_Records for the task:_
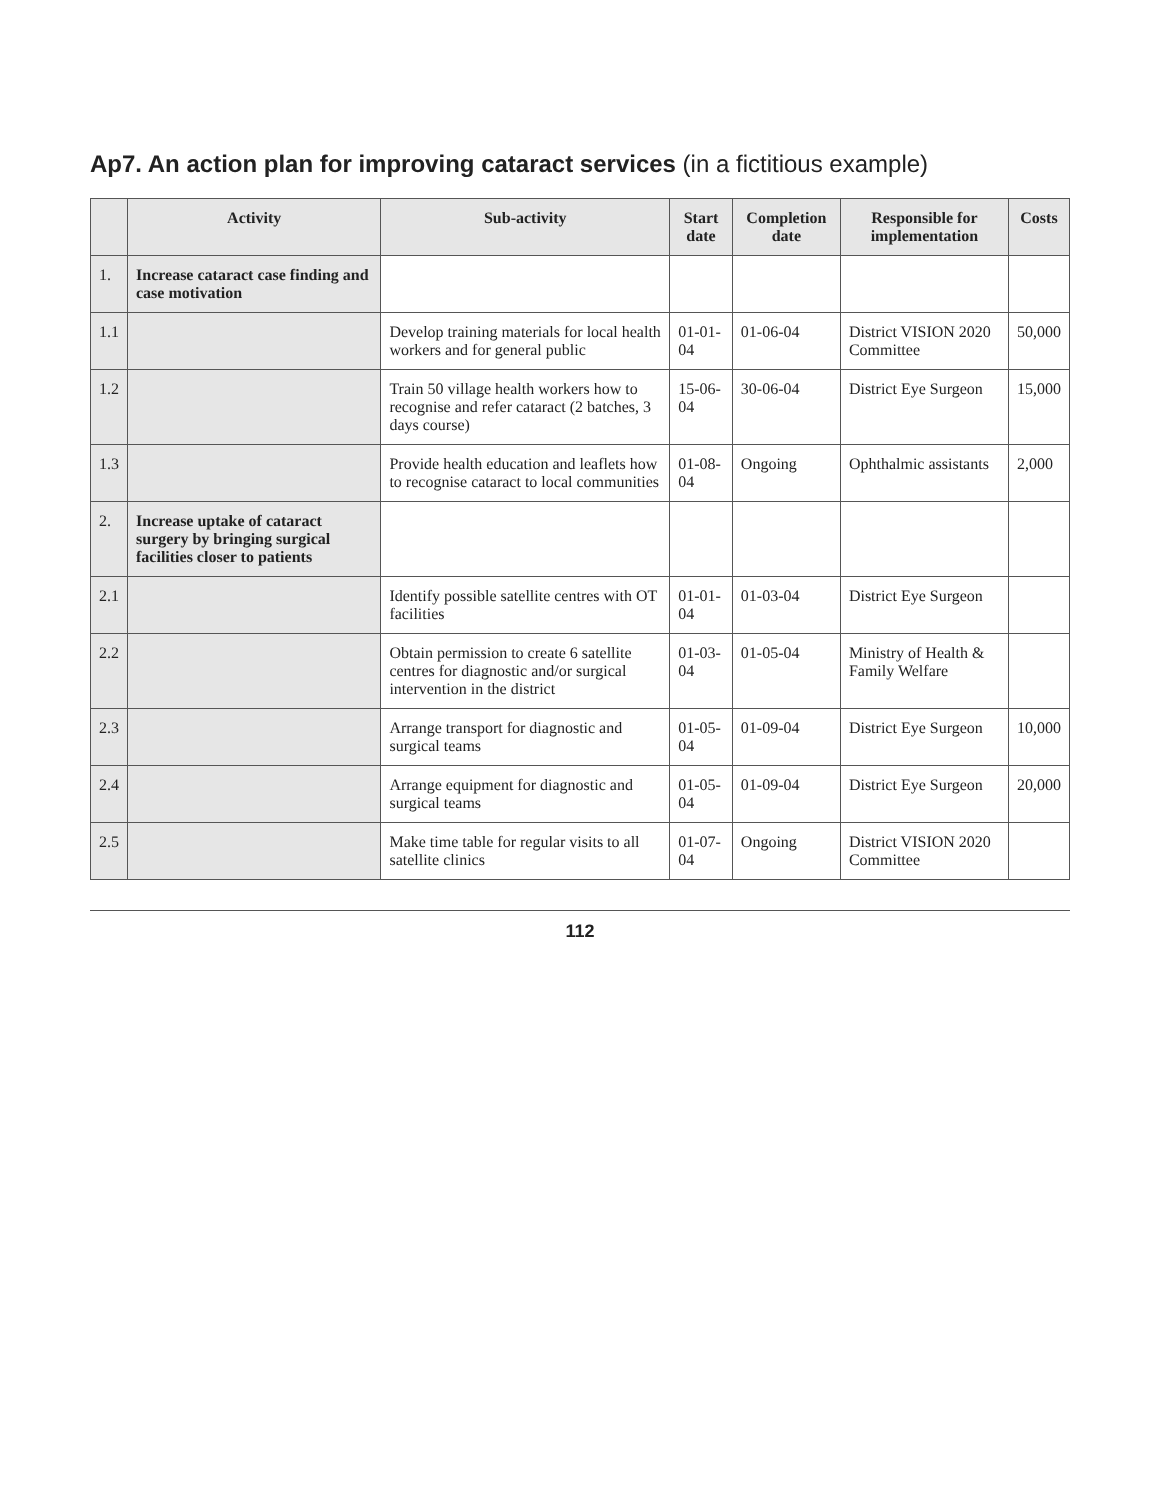Ap7. An action plan for improving cataract services (in a fictitious example)
| | Activity | Sub-activity | Start date | Completion date | Responsible for implementation | Costs |
| --- | --- | --- | --- | --- | --- | --- |
| 1. | Increase cataract case finding and case motivation | | | | | |
| 1.1 | | Develop training materials for local health workers and for general public | 01-01-04 | 01-06-04 | District VISION 2020 Committee | 50,000 |
| 1.2 | | Train 50 village health workers how to recognise and refer cataract (2 batches, 3 days course) | 15-06-04 | 30-06-04 | District Eye Surgeon | 15,000 |
| 1.3 | | Provide health education and leaflets how to recognise cataract to local communities | 01-08-04 | Ongoing | Ophthalmic assistants | 2,000 |
| 2. | Increase uptake of cataract surgery by bringing surgical facilities closer to patients | | | | | |
| 2.1 | | Identify possible satellite centres with OT facilities | 01-01-04 | 01-03-04 | District Eye Surgeon | |
| 2.2 | | Obtain permission to create 6 satellite centres for diagnostic and/or surgical intervention in the district | 01-03-04 | 01-05-04 | Ministry of Health & Family Welfare | |
| 2.3 | | Arrange transport for diagnostic and surgical teams | 01-05-04 | 01-09-04 | District Eye Surgeon | 10,000 |
| 2.4 | | Arrange equipment for diagnostic and surgical teams | 01-05-04 | 01-09-04 | District Eye Surgeon | 20,000 |
| 2.5 | | Make time table for regular visits to all satellite clinics | 01-07-04 | Ongoing | District VISION 2020 Committee | |
112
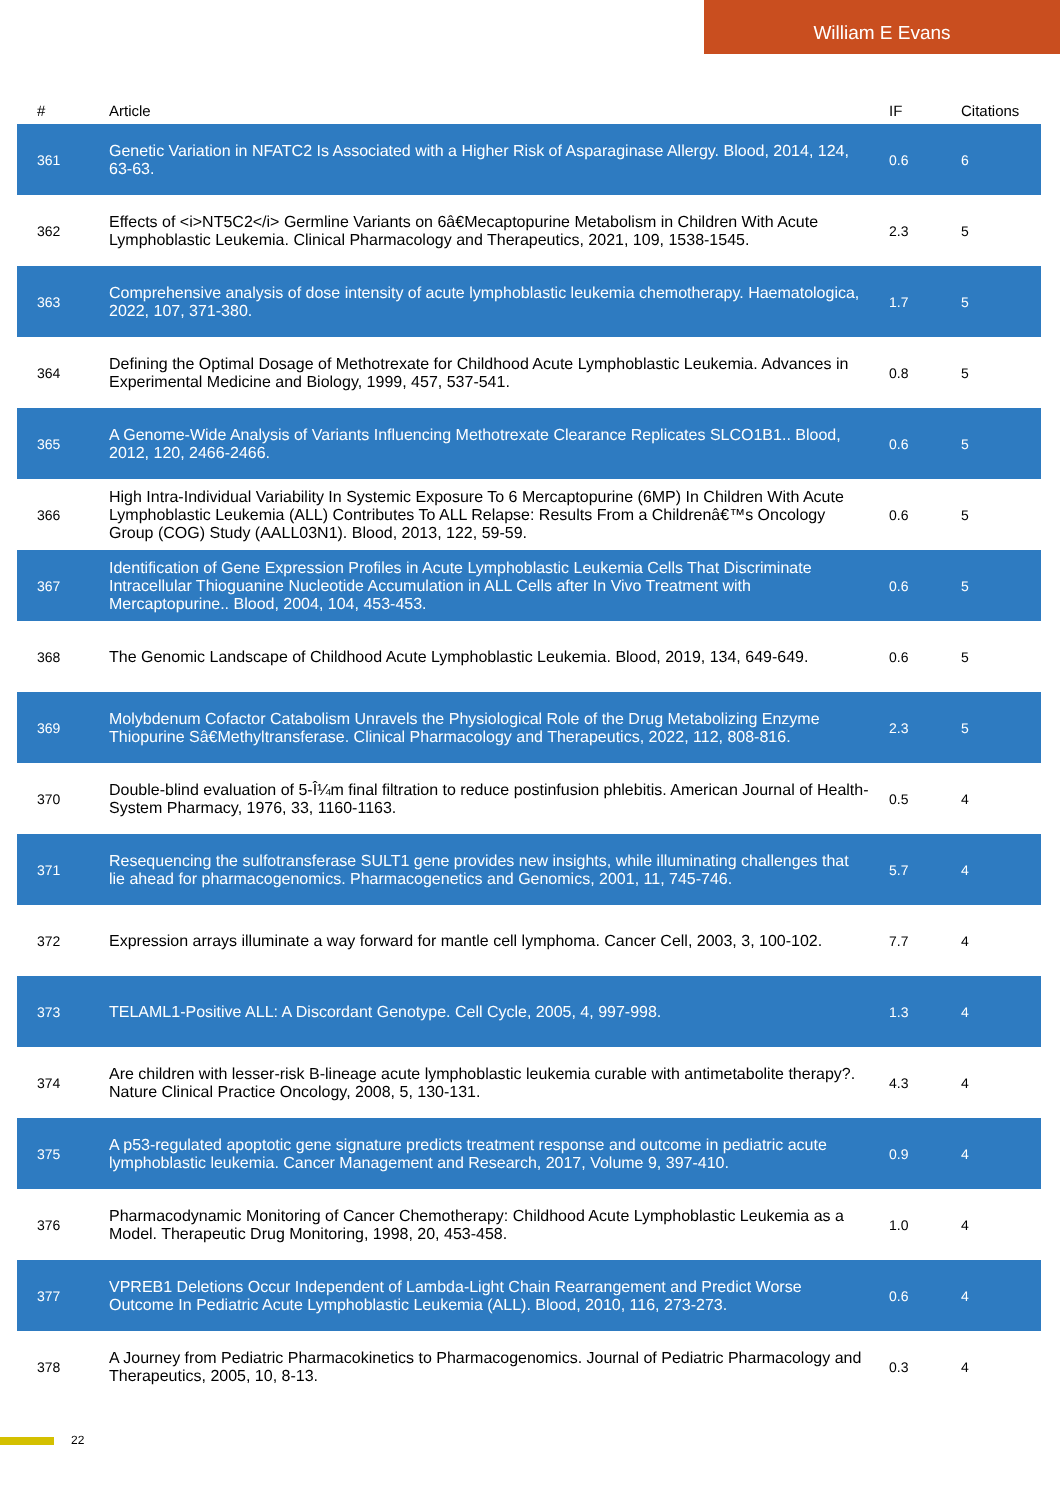William E Evans
| # | Article | IF | Citations |
| --- | --- | --- | --- |
| 361 | Genetic Variation in NFATC2 Is Associated with a Higher Risk of Asparaginase Allergy. Blood, 2014, 124, 63-63. | 0.6 | 6 |
| 362 | Effects of <i>NT5C2</i> Germline Variants on 6â€Mecaptopurine Metabolism in Children With Acute Lymphoblastic Leukemia. Clinical Pharmacology and Therapeutics, 2021, 109, 1538-1545. | 2.3 | 5 |
| 363 | Comprehensive analysis of dose intensity of acute lymphoblastic leukemia chemotherapy. Haematologica, 2022, 107, 371-380. | 1.7 | 5 |
| 364 | Defining the Optimal Dosage of Methotrexate for Childhood Acute Lymphoblastic Leukemia. Advances in Experimental Medicine and Biology, 1999, 457, 537-541. | 0.8 | 5 |
| 365 | A Genome-Wide Analysis of Variants Influencing Methotrexate Clearance Replicates SLCO1B1.. Blood, 2012, 120, 2466-2466. | 0.6 | 5 |
| 366 | High Intra-Individual Variability In Systemic Exposure To 6 Mercaptopurine (6MP) In Children With Acute Lymphoblastic Leukemia (ALL) Contributes To ALL Relapse: Results From a Childrenâ€™s Oncology Group (COG) Study (AALL03N1). Blood, 2013, 122, 59-59. | 0.6 | 5 |
| 367 | Identification of Gene Expression Profiles in Acute Lymphoblastic Leukemia Cells That Discriminate Intracellular Thioguanine Nucleotide Accumulation in ALL Cells after In Vivo Treatment with Mercaptopurine.. Blood, 2004, 104, 453-453. | 0.6 | 5 |
| 368 | The Genomic Landscape of Childhood Acute Lymphoblastic Leukemia. Blood, 2019, 134, 649-649. | 0.6 | 5 |
| 369 | Molybdenum Cofactor Catabolism Unravels the Physiological Role of the Drug Metabolizing Enzyme Thiopurine Sâ€Methyltransferase. Clinical Pharmacology and Therapeutics, 2022, 112, 808-816. | 2.3 | 5 |
| 370 | Double-blind evaluation of 5-Î¼m final filtration to reduce postinfusion phlebitis. American Journal of Health-System Pharmacy, 1976, 33, 1160-1163. | 0.5 | 4 |
| 371 | Resequencing the sulfotransferase SULT1 gene provides new insights, while illuminating challenges that lie ahead for pharmacogenomics. Pharmacogenetics and Genomics, 2001, 11, 745-746. | 5.7 | 4 |
| 372 | Expression arrays illuminate a way forward for mantle cell lymphoma. Cancer Cell, 2003, 3, 100-102. | 7.7 | 4 |
| 373 | TELAML1-Positive ALL: A Discordant Genotype. Cell Cycle, 2005, 4, 997-998. | 1.3 | 4 |
| 374 | Are children with lesser-risk B-lineage acute lymphoblastic leukemia curable with antimetabolite therapy?. Nature Clinical Practice Oncology, 2008, 5, 130-131. | 4.3 | 4 |
| 375 | A p53-regulated apoptotic gene signature predicts treatment response and outcome in pediatric acute lymphoblastic leukemia. Cancer Management and Research, 2017, Volume 9, 397-410. | 0.9 | 4 |
| 376 | Pharmacodynamic Monitoring of Cancer Chemotherapy: Childhood Acute Lymphoblastic Leukemia as a Model. Therapeutic Drug Monitoring, 1998, 20, 453-458. | 1.0 | 4 |
| 377 | VPREB1 Deletions Occur Independent of Lambda-Light Chain Rearrangement and Predict Worse Outcome In Pediatric Acute Lymphoblastic Leukemia (ALL). Blood, 2010, 116, 273-273. | 0.6 | 4 |
| 378 | A Journey from Pediatric Pharmacokinetics to Pharmacogenomics. Journal of Pediatric Pharmacology and Therapeutics, 2005, 10, 8-13. | 0.3 | 4 |
22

_Problem statement:_
From the data above, copy each line with the string "Increase" in it.

_Solution for this exercise:_
| 1. | Increase cataract case finding and case motivation | | | | | |
| 2. | Increase uptake of cataract surgery by bringing surgical facilities closer to patients | | | | | |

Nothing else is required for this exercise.